**Listed records:**
┏━━

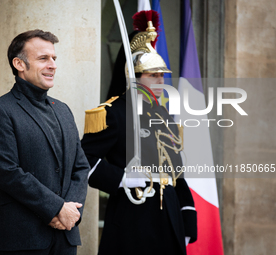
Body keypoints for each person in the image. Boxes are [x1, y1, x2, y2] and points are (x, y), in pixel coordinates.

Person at [81, 11, 197, 255]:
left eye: (161, 75)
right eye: (152, 75)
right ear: (134, 77)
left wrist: (187, 217)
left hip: (170, 218)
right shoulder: (113, 113)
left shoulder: (164, 116)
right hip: (132, 216)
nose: (159, 81)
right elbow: (82, 161)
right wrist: (121, 178)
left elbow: (177, 172)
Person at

┗━━

**What to work on:**
Produce the material above again in full, with identical lines and no pictures.

**Written reply:**
Body keypoints for each person in the image. Boxes are [x1, y1, x2, y2] and points are (x, y), in pixel coordinates.

Person at [81, 11, 197, 255]:
left eye: (161, 75)
right eye: (152, 75)
right ear: (134, 77)
left wrist: (187, 217)
left hip: (170, 218)
right shoulder: (113, 113)
left shoulder: (164, 116)
right hip: (132, 216)
nose: (159, 81)
right elbow: (82, 161)
right wrist: (121, 178)
left elbow: (177, 172)
Person at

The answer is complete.